I have to convert hexadecimal numbers to octal numbers by converting hex numbers to binary first, and from binary to octal.
#include <stdio.h>
#include <string.h>
int main(){
char binarni_brojevi[16][5] = {"0000", "0001", "0010", "0011", "0100", "0101", "0110", "0111", "1000", "1001", "1010", "1011", "1100", "1101", "1110", "1111"};
char heksadekadni_broj[] = "AF1";
int i, vrednost;
char binarni[50];
binarni[0] = '\0';
for(i = 0; heksadekadni_broj[i]; i++) {
if(isalpha(heksadekadni_broj[i]))
vrednost = (heksadekadni_broj[i] - 'A' + 10);
else
vrednost = (heksadekadni_broj[i] - '0');
strcat(binarni, binarni_brojevi[vrednost]);
}
// what do I do from here?
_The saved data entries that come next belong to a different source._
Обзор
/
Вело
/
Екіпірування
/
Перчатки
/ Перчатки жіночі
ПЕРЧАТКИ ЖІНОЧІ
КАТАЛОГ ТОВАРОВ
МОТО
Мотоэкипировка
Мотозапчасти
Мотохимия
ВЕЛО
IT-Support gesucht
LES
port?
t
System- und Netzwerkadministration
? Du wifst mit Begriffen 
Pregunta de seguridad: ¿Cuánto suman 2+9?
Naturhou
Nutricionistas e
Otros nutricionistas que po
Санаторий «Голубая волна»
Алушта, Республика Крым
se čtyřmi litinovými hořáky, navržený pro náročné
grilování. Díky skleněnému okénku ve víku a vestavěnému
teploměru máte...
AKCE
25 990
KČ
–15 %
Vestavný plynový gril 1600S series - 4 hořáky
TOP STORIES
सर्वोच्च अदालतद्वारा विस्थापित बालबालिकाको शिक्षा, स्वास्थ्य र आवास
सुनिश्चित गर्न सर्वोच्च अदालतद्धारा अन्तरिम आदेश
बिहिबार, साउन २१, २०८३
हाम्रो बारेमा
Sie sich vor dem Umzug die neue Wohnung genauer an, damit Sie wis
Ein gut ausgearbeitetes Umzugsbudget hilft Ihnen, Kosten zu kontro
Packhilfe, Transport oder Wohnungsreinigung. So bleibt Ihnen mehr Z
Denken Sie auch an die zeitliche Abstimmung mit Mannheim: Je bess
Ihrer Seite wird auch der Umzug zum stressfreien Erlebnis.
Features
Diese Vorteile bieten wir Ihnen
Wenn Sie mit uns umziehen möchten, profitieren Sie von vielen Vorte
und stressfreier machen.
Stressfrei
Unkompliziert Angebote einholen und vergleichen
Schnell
How should I group by 3
return 0;
}
To group characters by 3, first count how many there are:
int num_of_binary_digits = strlen(binarni);
This may not be divisible by 3. For example:
Binary string: 00001111
Subdivided into groups of 3: 00|001|111
To count the number of octal digits, divide by 3 with rounding up:
int num_of_octal_digits = (num_of_binary_digits + 2) / 3;
To determine how many binary digits there are in the first group, use some basic arithmetic (I left it out for brevity).
Then do nested loops:
for (int od = 0; od < num_of_octal_digits; ++od)
{
int bits_in_group = (od == 0) ? digits_in_first_group : 3;
for (int bd = 0; bd < bits_in_group; ++bd)
{
...
}
}
Inside the inner loop you will have to convert a string of characters like "11" or "110" into a number like 3 or 6. This should be easy.